** TO DO **
The lines you return must be all those in the data that hold the string "hartie".

•••••

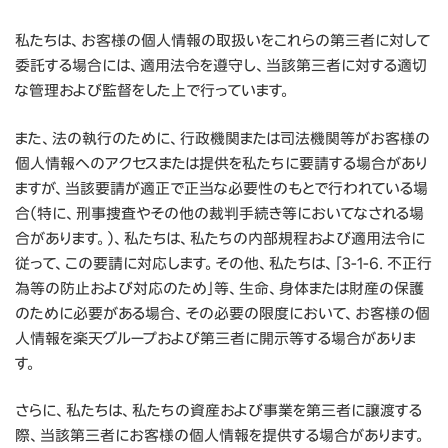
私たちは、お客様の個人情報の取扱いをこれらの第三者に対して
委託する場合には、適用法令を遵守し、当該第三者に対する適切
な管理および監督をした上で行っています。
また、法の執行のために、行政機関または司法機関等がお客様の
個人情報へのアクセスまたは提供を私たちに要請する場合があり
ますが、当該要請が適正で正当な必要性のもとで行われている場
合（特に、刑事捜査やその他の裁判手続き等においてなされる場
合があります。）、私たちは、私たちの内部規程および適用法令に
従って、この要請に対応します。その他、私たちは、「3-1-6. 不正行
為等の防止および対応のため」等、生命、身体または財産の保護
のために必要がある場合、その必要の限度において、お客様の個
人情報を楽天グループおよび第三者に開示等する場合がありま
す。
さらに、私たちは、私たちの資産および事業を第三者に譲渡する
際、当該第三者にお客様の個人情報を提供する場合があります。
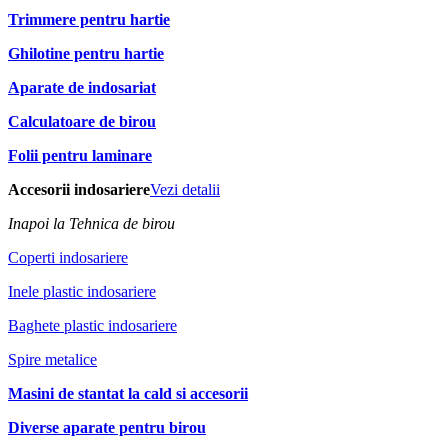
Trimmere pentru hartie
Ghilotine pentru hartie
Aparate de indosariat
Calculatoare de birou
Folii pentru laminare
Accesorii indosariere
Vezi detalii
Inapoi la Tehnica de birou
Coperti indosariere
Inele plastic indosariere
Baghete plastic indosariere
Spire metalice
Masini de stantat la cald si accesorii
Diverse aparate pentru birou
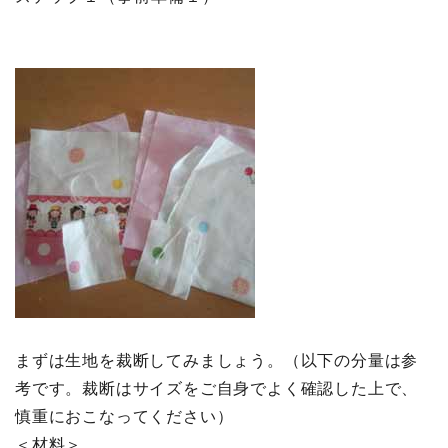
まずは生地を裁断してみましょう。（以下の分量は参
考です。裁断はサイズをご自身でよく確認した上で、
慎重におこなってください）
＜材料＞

•••••

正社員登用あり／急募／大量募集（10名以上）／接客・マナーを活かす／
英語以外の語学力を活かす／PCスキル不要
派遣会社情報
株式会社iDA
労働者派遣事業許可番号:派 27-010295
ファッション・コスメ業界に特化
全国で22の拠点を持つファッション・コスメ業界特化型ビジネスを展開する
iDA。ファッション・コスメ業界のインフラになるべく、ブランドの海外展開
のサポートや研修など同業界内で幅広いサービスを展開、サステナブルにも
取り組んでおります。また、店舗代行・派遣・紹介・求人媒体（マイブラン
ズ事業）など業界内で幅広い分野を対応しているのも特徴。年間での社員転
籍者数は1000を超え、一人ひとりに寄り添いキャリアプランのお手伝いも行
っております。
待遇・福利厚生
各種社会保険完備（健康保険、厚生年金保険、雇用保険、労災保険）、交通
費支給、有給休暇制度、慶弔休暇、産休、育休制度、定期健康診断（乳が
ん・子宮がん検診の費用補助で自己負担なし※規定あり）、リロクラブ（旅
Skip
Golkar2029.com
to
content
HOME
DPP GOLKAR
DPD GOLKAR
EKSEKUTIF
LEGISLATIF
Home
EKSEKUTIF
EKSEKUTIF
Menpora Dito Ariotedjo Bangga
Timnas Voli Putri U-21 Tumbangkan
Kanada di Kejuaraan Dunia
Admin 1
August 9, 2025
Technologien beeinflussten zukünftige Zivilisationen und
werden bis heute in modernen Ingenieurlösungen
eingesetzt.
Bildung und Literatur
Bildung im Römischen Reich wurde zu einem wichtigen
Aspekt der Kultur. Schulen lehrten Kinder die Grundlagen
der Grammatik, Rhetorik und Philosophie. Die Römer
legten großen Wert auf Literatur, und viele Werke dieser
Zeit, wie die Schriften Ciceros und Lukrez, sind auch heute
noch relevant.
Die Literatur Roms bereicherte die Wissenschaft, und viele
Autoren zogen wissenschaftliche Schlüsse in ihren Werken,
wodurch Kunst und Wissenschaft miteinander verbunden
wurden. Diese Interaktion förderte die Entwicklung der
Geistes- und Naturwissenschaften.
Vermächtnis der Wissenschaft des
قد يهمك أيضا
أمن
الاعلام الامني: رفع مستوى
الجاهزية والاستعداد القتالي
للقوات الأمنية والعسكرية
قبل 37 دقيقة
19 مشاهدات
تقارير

•••••

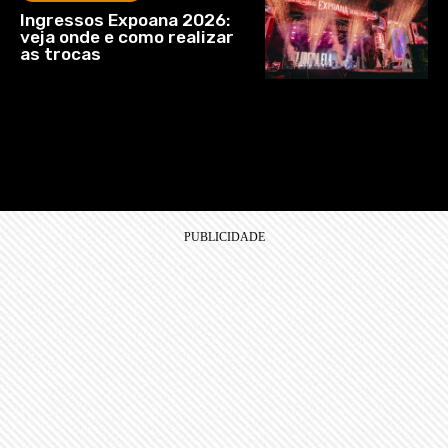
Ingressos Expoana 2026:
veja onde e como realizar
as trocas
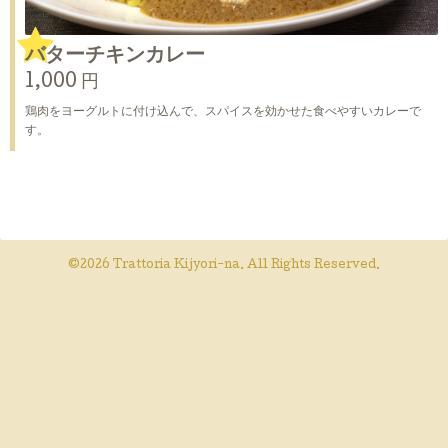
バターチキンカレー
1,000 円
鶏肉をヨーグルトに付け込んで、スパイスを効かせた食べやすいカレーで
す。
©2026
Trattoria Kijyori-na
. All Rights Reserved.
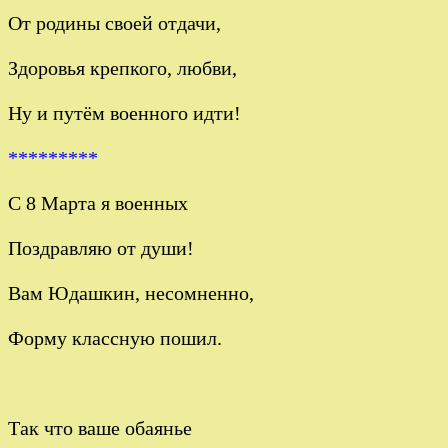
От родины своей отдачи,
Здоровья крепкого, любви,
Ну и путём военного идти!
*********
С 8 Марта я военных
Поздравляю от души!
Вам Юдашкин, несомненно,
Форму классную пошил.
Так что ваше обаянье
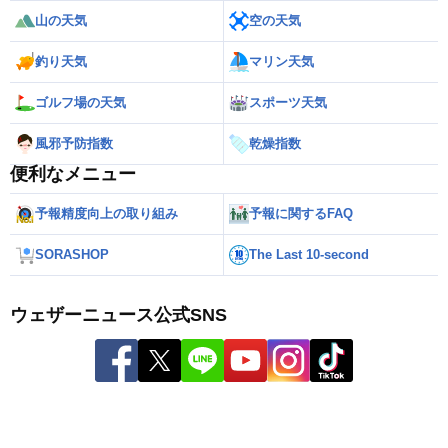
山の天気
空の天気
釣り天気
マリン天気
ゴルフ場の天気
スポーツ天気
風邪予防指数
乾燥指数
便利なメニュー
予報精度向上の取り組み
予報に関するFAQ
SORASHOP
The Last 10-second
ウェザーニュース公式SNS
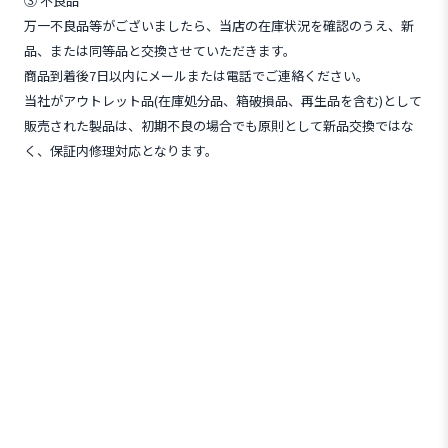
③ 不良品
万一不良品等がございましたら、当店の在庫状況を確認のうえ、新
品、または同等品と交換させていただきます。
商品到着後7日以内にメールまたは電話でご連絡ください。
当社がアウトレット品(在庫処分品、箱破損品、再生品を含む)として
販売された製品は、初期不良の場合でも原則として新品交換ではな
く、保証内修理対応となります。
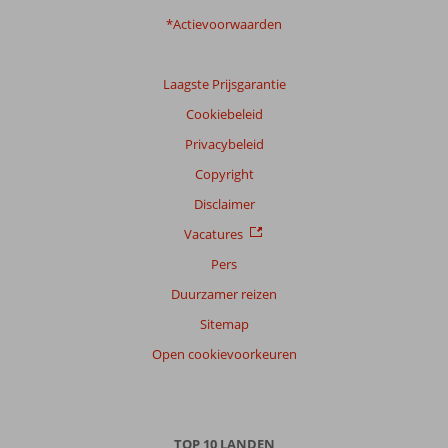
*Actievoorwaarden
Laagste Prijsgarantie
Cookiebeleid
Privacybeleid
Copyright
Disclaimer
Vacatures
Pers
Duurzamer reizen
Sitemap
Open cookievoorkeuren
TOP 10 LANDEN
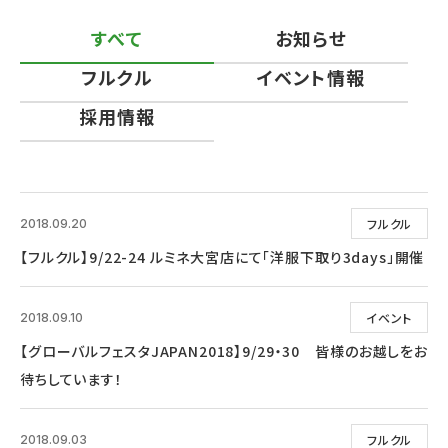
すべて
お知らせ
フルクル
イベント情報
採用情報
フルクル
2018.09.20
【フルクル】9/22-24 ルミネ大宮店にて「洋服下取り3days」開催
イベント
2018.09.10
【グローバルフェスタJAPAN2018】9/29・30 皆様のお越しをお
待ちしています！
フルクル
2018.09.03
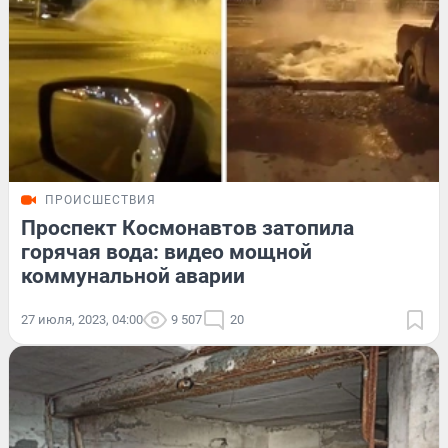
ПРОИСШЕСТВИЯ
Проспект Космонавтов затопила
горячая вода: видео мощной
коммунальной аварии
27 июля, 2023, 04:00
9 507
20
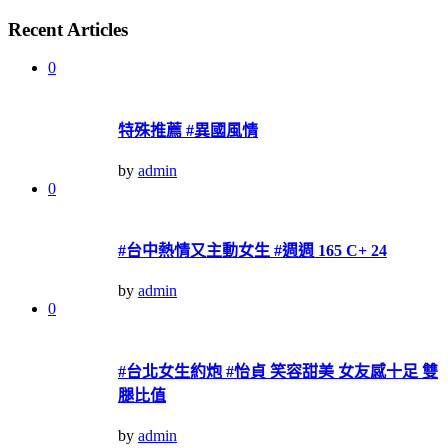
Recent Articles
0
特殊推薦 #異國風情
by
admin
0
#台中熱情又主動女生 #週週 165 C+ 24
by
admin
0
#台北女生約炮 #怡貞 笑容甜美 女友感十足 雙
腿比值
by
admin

•••••

** PROBLEM SOLUTION **
Trimmere pentru hartie
Ghilotine pentru hartie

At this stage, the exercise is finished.